A socket is a pseudo-file that represents a network connection. Once a socket has been created (identifying the other host and port), writes to that socket are turned into network packets that get sent out, and data received from the network can be read from the socket.
Sockets are similar to pipes. Both look like files to the programs using them. Both facilitate interprocess communication. Pipes communicate with a local program; sockets communicate with a remote program. Sockets also offer, as you mention, bidirectional communication (much like a pair of properly connected pipes could).
Finally, it is common for programs on a single machine to communicate using standard network protocols, such as TCP; it would be wasteful to go all the way to the network hardware (if any!), compute checksums, etc., just to end up back at the same host. Unix domain sockets handle this case. They connect processes on the same host rather than remote processes, bypassing the network.
As tripleee mentioned, in the course of the history of BSD, pipes were introduced earlier than sockets, and were reimplemented using sockets once those existed. The same reference, The Design and Implementation of the FreeBSD Operating System, mentions that pipes were then reverted to a non-socket implementation for performance reasons.
A socket is just a logical endpoint for communication. They exist on the transport layer. You can send and receive things on a socket, you can bind and listen to a socket.

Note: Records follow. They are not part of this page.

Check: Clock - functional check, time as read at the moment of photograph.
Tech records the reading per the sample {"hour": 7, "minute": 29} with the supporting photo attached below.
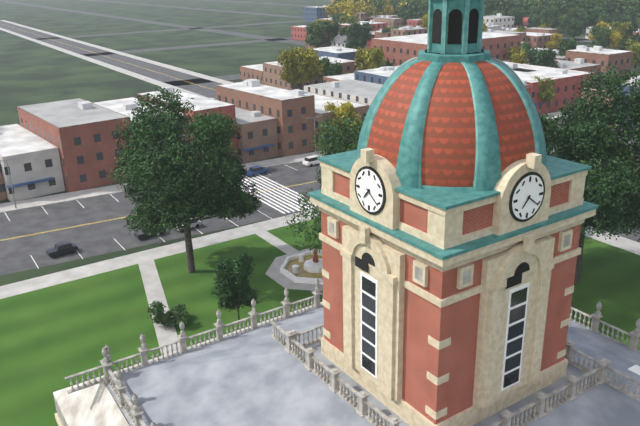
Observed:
{"hour": 7, "minute": 21}
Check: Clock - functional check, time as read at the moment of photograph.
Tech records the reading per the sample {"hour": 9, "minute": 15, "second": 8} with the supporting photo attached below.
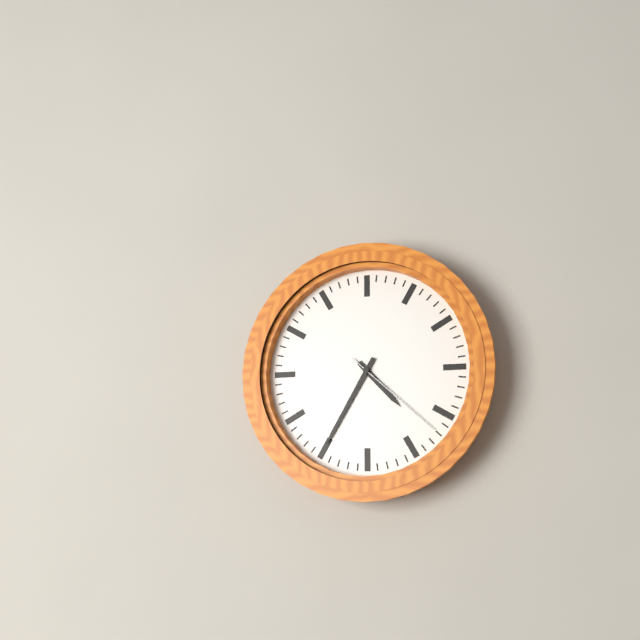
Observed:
{"hour": 4, "minute": 35, "second": 22}
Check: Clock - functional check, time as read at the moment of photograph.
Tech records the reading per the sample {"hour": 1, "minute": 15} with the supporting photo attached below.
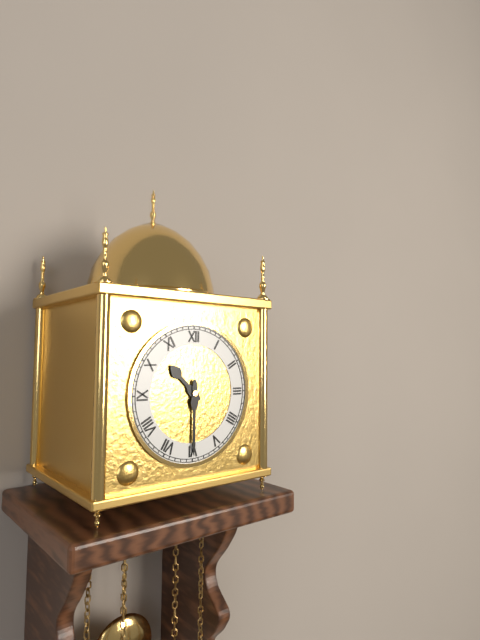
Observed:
{"hour": 10, "minute": 30}
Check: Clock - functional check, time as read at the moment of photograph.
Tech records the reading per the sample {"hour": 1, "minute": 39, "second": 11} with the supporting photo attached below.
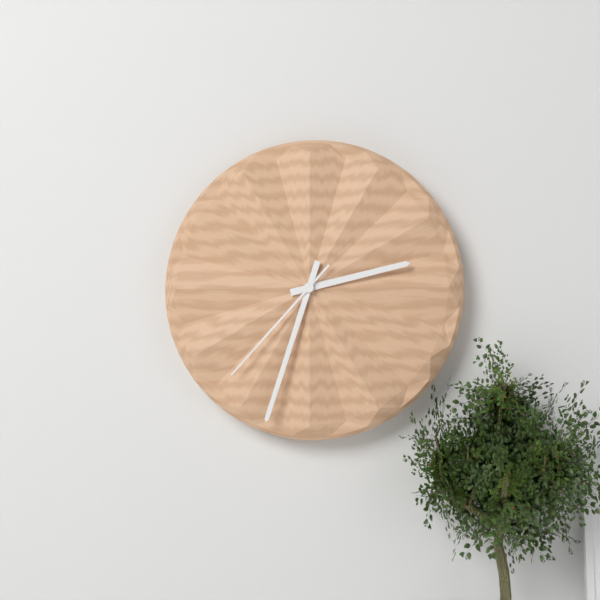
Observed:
{"hour": 2, "minute": 33, "second": 37}
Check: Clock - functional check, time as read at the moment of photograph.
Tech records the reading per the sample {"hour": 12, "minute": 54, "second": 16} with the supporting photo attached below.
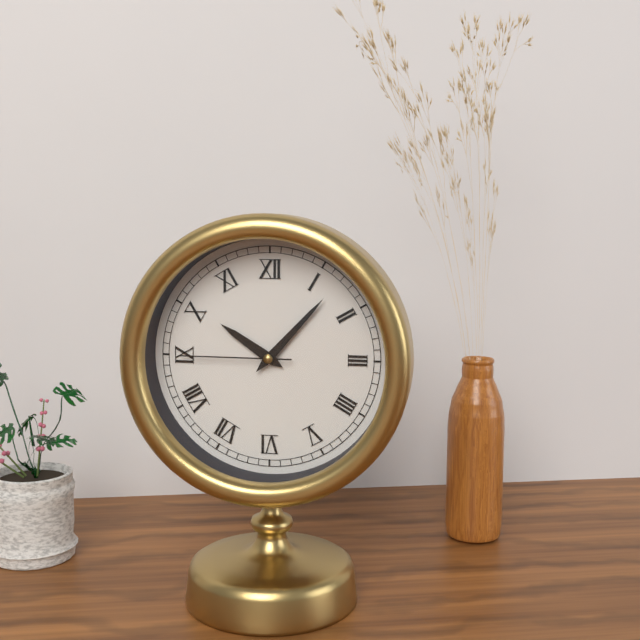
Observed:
{"hour": 10, "minute": 7, "second": 45}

A socket is specific to a protocol, machine, and port, and is addressed as such in the header of a packet.
Beej’s guides to Network Programming and Inter-Process Communication both have good information on how to use sockets, and even answer this exact question.
Now, what is it?
A socket, or “socket” can be several things:
First of all, it is a thought model and an application programming interface (API). That means you have a set of rules you need to follow and a set of functions that you can use to write programs that do something, according to a precisely specified contract. In this particular case, something means exchange data with another program.
The sockets API widely abstracts the details of “communication” in general. It encapsulates who you talk with and how, all through one (almost) consistent and identical cookie-cutter form.
You can create sockets in different “domains” (such as e.g. a “unix socket” or a “internet socket”) and of different types of communication (e.g. a “datagram” socket or a “stream” socket) and talk to different recipients, and everything works exactly the same (well, 99%, there are obviously minute differences that you’ll have to account for).
You do not need to know (and you do not even want to know!) whether you talk to another program on the same computer or on a different computer, or whether there is IPv4 or IPv6 network in between those computers, or maybe some other protocol that you have never heard of.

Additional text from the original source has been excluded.